Though Chatterjee was instantly impressed by the boy’s confidence, the process wasn’t all that easy. The film is set in the early 1990s, right after the demolition of the Babri Masjid when there was an announcement that a chhota Babri Masjid would be constructed in the area. This represented the turbulent political situation in the rest of the country was also making inroads into Shaikh’s village. People who had shared walls with each other for many years now started identifying themselves by their religious differences. Against this backdrop, the friendship between a Hindu boy, Palash (played by Asik Shaikh) and a Muslim boy, Safikul (played by Arif Shaikh) stands out for its innocence and purity.
“I wanted the boys to be from the place to be authentic about the way they speak, the intonations and manners. We did not ask them to memorise any lines but to read and say things the way they understood. Despite that, it wasn’t easy. It took time for them to be able to say things together and it took time for me to understand the nuances of the local culture,” said Chatterjee. The whole process took around a year before they were ready to shoot. And that becomes a striking feature of the film; it is impossible to distinguish the characters from the setting.

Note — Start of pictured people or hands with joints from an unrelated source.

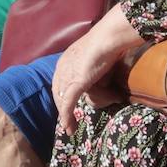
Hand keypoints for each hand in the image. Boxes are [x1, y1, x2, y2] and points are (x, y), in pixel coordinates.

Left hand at [53, 7, 139, 132]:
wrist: (108, 37)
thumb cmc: (106, 44)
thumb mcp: (94, 57)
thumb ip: (90, 69)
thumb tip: (99, 81)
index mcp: (65, 59)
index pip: (59, 82)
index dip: (62, 95)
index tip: (66, 106)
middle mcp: (62, 67)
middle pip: (58, 92)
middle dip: (62, 108)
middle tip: (68, 122)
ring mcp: (68, 75)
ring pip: (63, 100)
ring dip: (66, 116)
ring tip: (70, 128)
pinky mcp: (76, 83)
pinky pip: (68, 103)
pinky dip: (67, 116)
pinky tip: (68, 127)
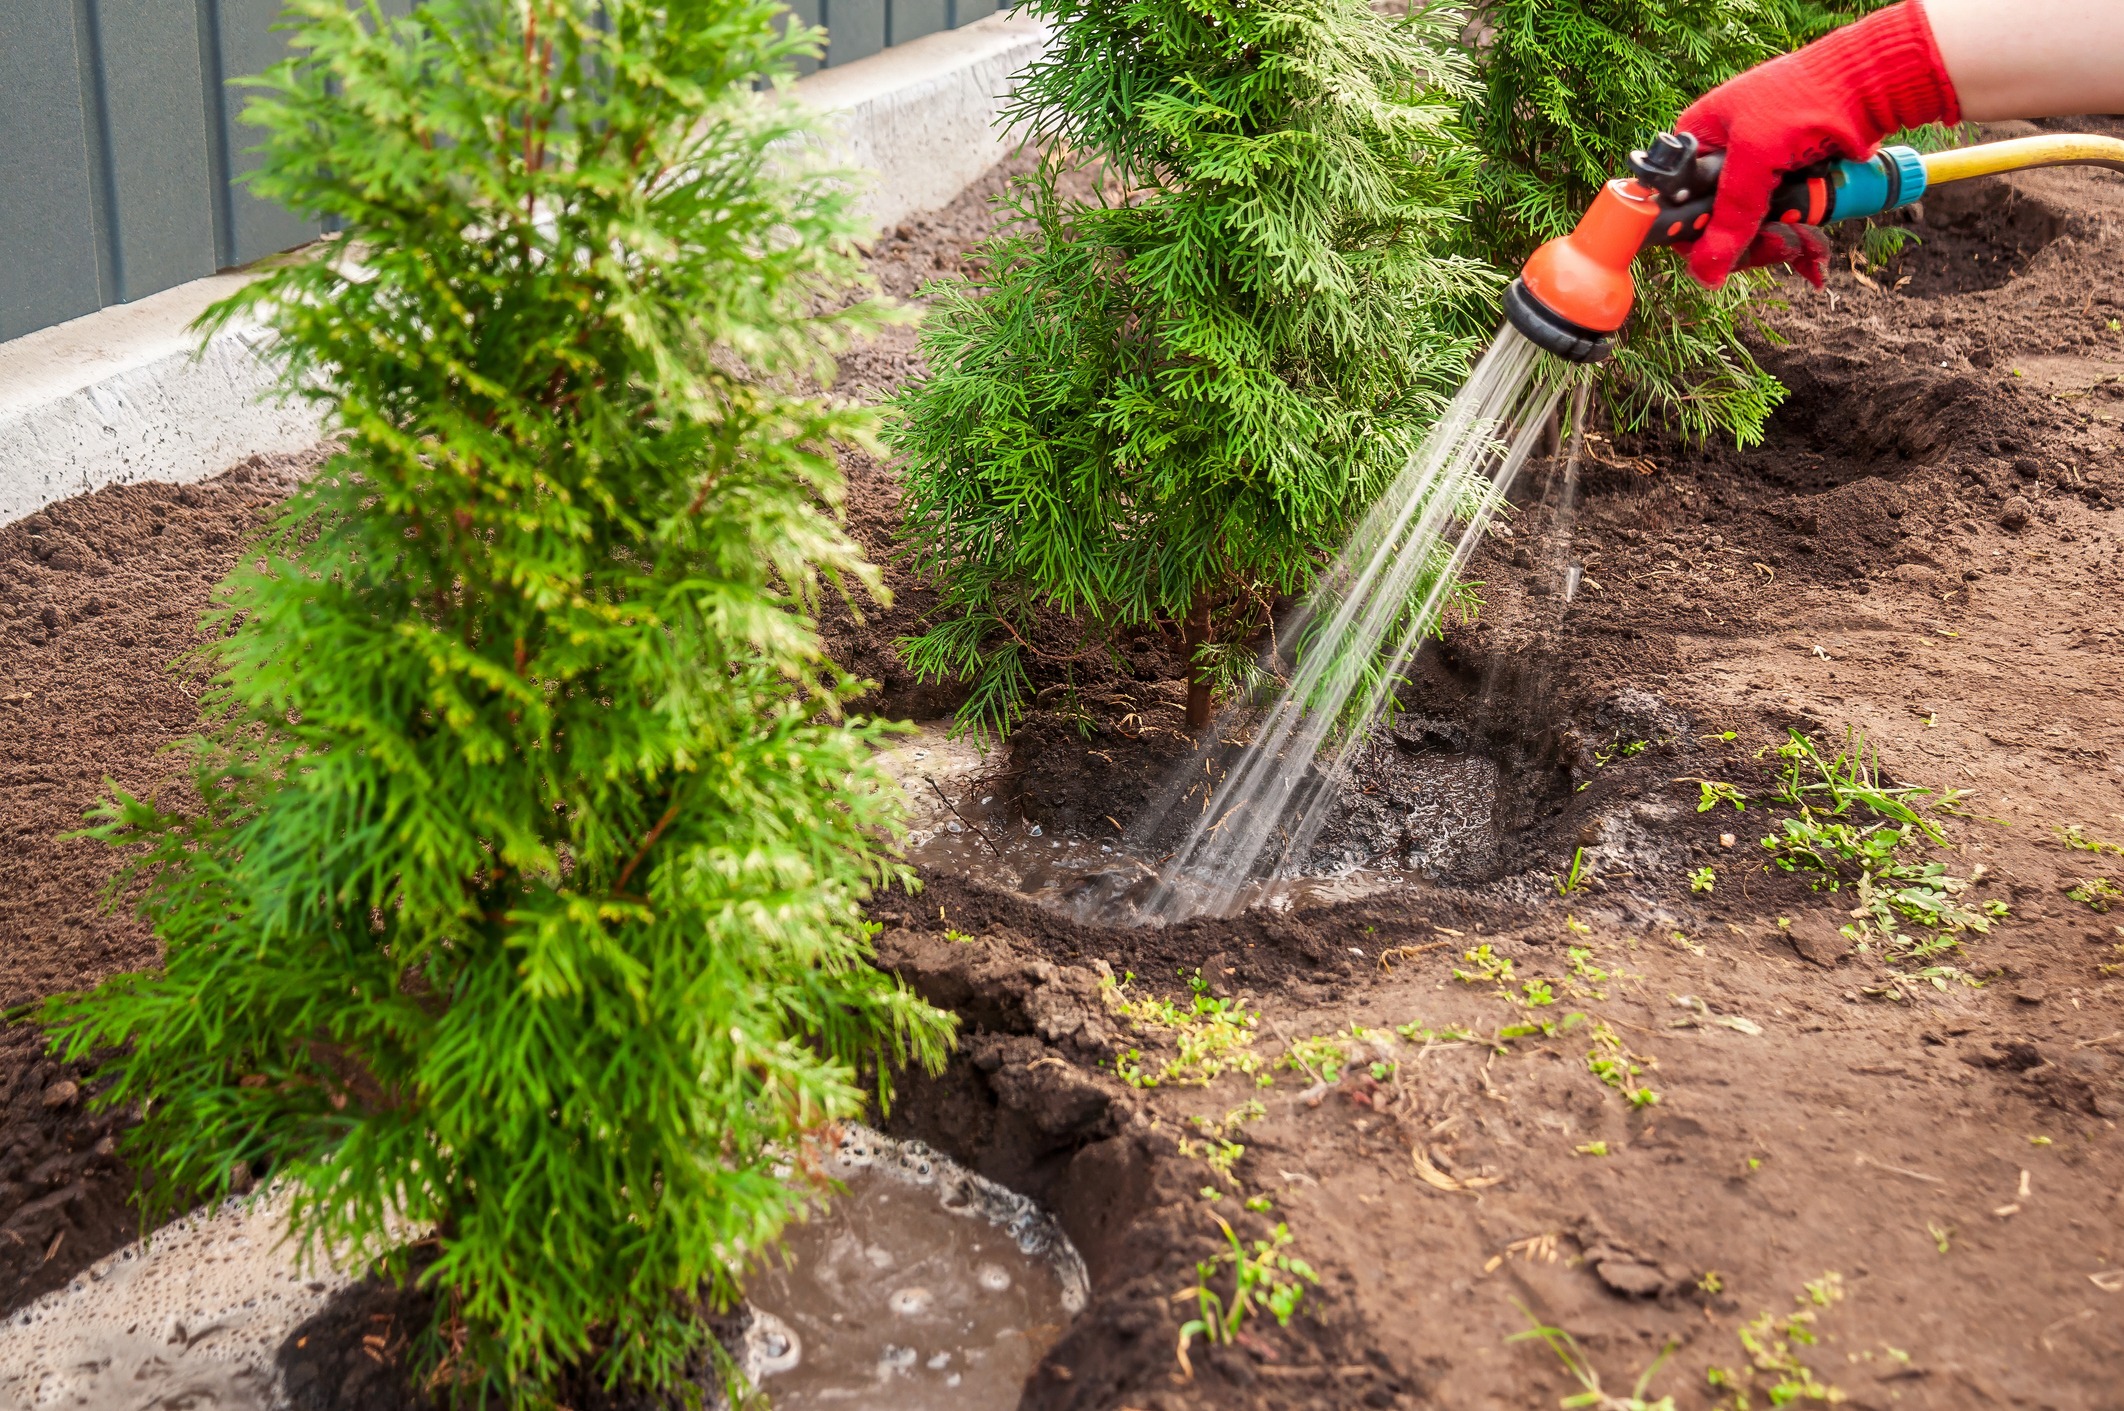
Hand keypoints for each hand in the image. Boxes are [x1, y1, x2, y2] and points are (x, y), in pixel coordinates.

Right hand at [1676, 1, 1958, 288]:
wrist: (1871, 82)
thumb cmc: (1805, 99)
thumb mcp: (1756, 159)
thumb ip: (1730, 216)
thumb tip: (1704, 273)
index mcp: (1700, 144)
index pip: (1682, 208)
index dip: (1700, 238)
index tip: (1727, 253)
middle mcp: (1724, 161)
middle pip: (1720, 227)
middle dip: (1754, 245)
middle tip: (1784, 246)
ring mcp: (1759, 174)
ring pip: (1755, 231)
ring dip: (1784, 244)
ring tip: (1810, 245)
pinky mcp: (1790, 183)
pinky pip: (1784, 226)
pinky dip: (1800, 242)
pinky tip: (1816, 257)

Shaikh, however, mostly remembers having fun. The best part, he says, was travelling to Kolkata for the dubbing. For him, it was an experience of many firsts – his first train ride, ride on the metro and his first time exploring the city. “We were working for long hours, giving voice to our scenes. But when we took breaks, we played games and visited different places in the city,” he said.
Chatterjee said that, while initially selected the boys, he didn’t realise how perceptive and intelligent they were. “It is just accidental how I landed these two severely talented boys. But soon, they were imitating me during the shoot. They had picked up details about shooting to the extent that they even asked for retakes when they moved a bit too much during a close shot,” he said.
Chatterjee remarked that with intelligence, there also comes the problem of satiating their curiosity. “I took them to the zoo in Kolkata and they just wouldn’t stop. They had to see even the donkey and then when they had seen it, they had to find out why a donkey, which was not different from the ones in their village, was kept in a cage. What was so special about that donkey?”
This energy of adventure that the two boys have, looking at the world with wide, wandering eyes translates seamlessly to the screen in Dostojee. But the question their families ask Chatterjee is: what next?
“This is the difficult question I am faced with. What can be done to ensure that this talent is not lost in the struggles of poverty? How can we work out a way?” Chatterjee said.